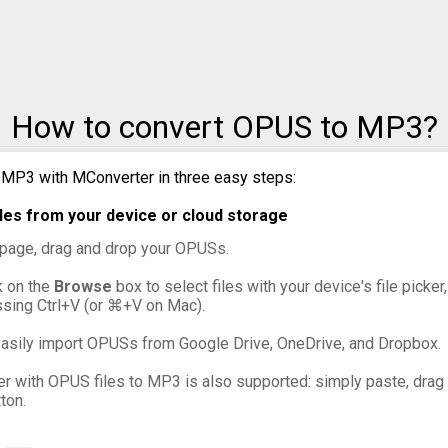
to MXF
to OGG
How to convert OPUS to MP3?
to VOB
 MP3 with MConverter in three easy steps:
to WebM
es from your device or cloud storage
to WMV
s page, drag and drop your OPUSs.
ck on the
Browse
box to select files with your device's file picke
ssing Ctrl+V (or ⌘+V on Mac).
asily import OPUSs from Google Drive, OneDrive, and Dropbox.
er with OPUS files to MP3 is also supported: simply paste, drag a
ton.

What you need to do:
Please output every record above exactly. Leave the pictures out.

Answer area:
to MXF
to OGG
How to convert OPUS to MP3?
to VOB
 MP3 with MConverter in three easy steps:
to WebM
es from your device or cloud storage
to WMV
s page, drag and drop your OPUSs.
ck on the
Browse
box to select files with your device's file picke
ssing Ctrl+V (or ⌘+V on Mac).
asily import OPUSs from Google Drive, OneDrive, and Dropbox.
er with OPUS files to MP3 is also supported: simply paste, drag a
ton.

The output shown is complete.